Add a system user with useradd

I want to add a system user with useradd.

useradd test -r -d /var/lib/test -s /sbin/nologin

The directory /var/lib/test will not be created.

1 Like

Add parameter -m.

[ian@elise ~]$ useradd -h
Usage: useradd [options] LOGIN
       useradd -D
       useradd -D [options]

Options:
  ...
  -m, --create-home             create the user's home directory
  ...

providing -d just means you want to change the home directory location, it won’t actually create it. Even using useradd without -m won’t even create under /home/ unless you provide it. Mine for a basic system with a directory under /home would be:

useradd -m -s /bin/bash iwalker

for example would create /home/iwalker using bash as the shell. Adding -d and the path like you did would just change where it gets created when providing the -m parameter.

man useradd is more verbose on details than useradd -h

The /etc/default/useradd defines SHELL=/bin/bash on typical install. That is the default shell. However, the /bin is a mere symlink to /usr/bin and hence /bit/bash is /usr/bin/bash via symlink dereference. Probably no observable diffirence. Similarly, /sbin is symlink to /usr/sbin.

Note on -r:

-r, --system
Create a system account.

System users will be created with no aging information in /etc/shadow, and their numeric identifiers are chosen in the SYS_UID_MIN-SYS_UID_MAX range, defined in /etc/login.defs, instead of UID_MIN-UID_MAX (and their GID counterparts for the creation of groups).

Note that useradd will not create a home directory for such a user, regardless of the default setting in /etc/login.defs (CREATE_HOME). You have to specify the -m options if you want a home directory for a system account to be created.

Note that useradd can create home without -m – CREATE_HOME is ‘yes’ – but not for system account.

Rather than -d, one could use -b.
-d /var/lib/test and -b /var/lib are equivalent for accout test.

SElinux has ruleset for home directories.
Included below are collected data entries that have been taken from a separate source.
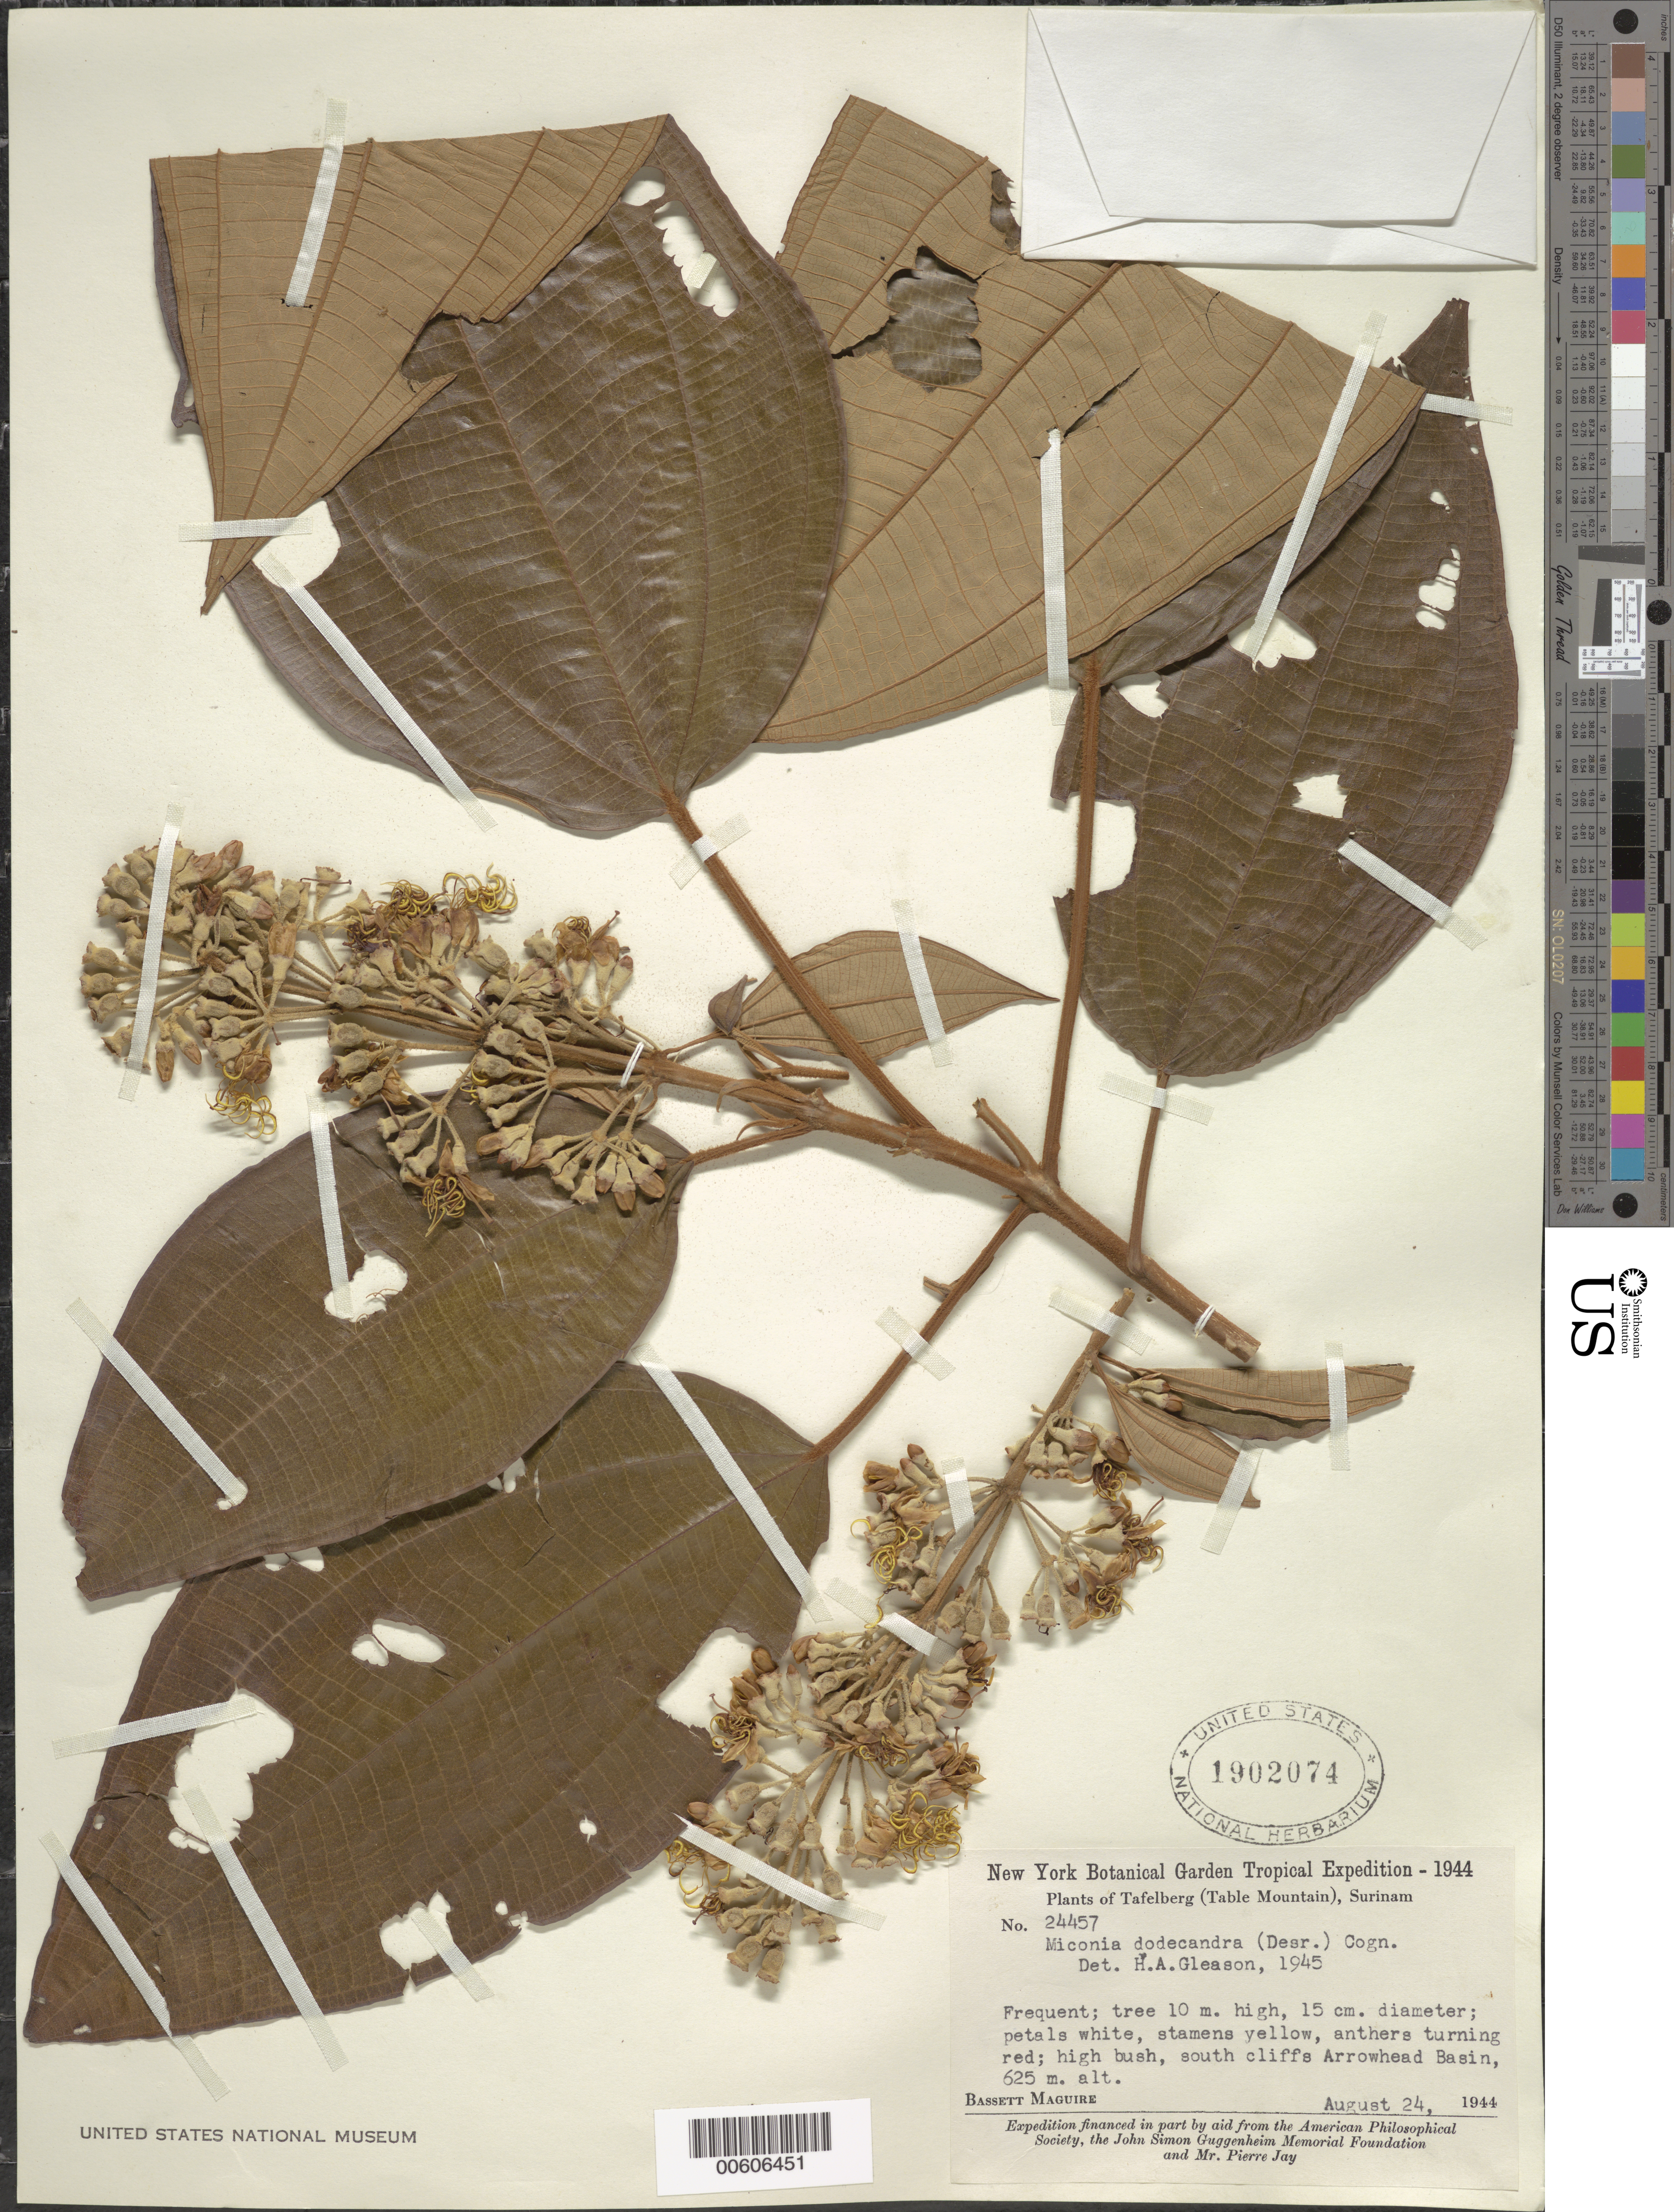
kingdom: Plantae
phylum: Tracheophyta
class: Magnoliopsida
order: Myrtales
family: Melastomataceae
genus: Miconia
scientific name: Miconia dodecandra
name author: Cogn.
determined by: Gleason, H. A.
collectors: B. Maguire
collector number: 24457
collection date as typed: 24-Aug-44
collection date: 1944-08-24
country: Suriname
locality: Tafelberg (Table Mountain), Arrowhead Basin, S base of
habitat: South cliffs, high bush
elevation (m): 625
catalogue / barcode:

Directories under /var/lib get different context than directories under /home. The system account does not depend on SElinux?

I’ve generally found it a good habit/practice to get into to use the -s parameter for setting the shell (just like the OP did to disable the shell), mainly because I use various distributions - Debian for example, defaults to /bin/sh, so if running this command without editing /etc/default/useradd, then I end up with the wrong shell assigned. In such cases, it doesn’t then matter to me what is set in /etc/default/useradd - I always get the system configured how I want without having to rely on defaults applied to the file.

Sure, I could configure this file, if I remember to do it on all the different distros that I use, or have Ansible prepare the system for me. Then I could forget about using it on the command line. If I used just one distro that defaulted to /bin/bash then that would also negate the need for specifying it on the command line - for example as you mentioned with Rocky.

2 Likes

That is a very good point.

I have most accounts on LDAP/Kerberos and there too I do set values explicitly (not using useradd).

On a cluster that does use local accounts, I now use Ansible (that probably calls useradd) and best practices for it do recommend explicit config as well. Everything about user/thing in one place is way better than chasing defaults (especially when they differ in every way in different distros).

I tried useradd -r -d /var/lib test and useradd -r -b /avr/lib/test test.

The passwd file looks like test:x:994:991::/usr/lib/test:/bin/bash
The group file looks like test:x:991:
The directory /var/lib/test will not be created.

Should have a system account a /bin/bash or /sbin/nologin?

You need -m parameter to create home directory, as you didn’t use it, it didn’t get created. An account will need a shell if you wish to login to the system via SSH for example. If you set /sbin/nologin, then it won’t be possible to get a shell and use it for administration. Normally if you were creating users just for sending/receiving files via FTP or SFTP then you would disable the shell so that they cannot do anything via SSH for example.

The -m parameter create a home directory in /home/test and not in /var/lib/test

A Debian Admin type adduser --system test --home /var/lib/test

Here, let me give you an example, if you want a different directory than /home, you need to specify -d /path/to/home as well. So:

root@redmine:~# mkdir /mytestusergroup
root@redmine:~# useradd -m -s /bin/bash -d /mytestusergroup/testuserian testuserian
root@redmine:~# ls /mytestusergroup/
testuserian
root@redmine:~# ls /home/ | grep testuserian
root@redmine:~# cat /etc/passwd | grep testuser
testuserian:x:1001:1001::/mytestusergroup/testuserian:/bin/bash

First I create /mytestusergroup as this is the directory I want the home directory, second I use the -m to create home directory and -d to change from default of /home/username, then I check in mytestusergroup directory and you can see home is created, and last I check under /home to see if it was create here, and no it wasn’t - to prove that the command I gave works. And lastly, I check /etc/passwd to show it created exactly as my command.

1 Like

How does man adduser describe the option --system in Debian?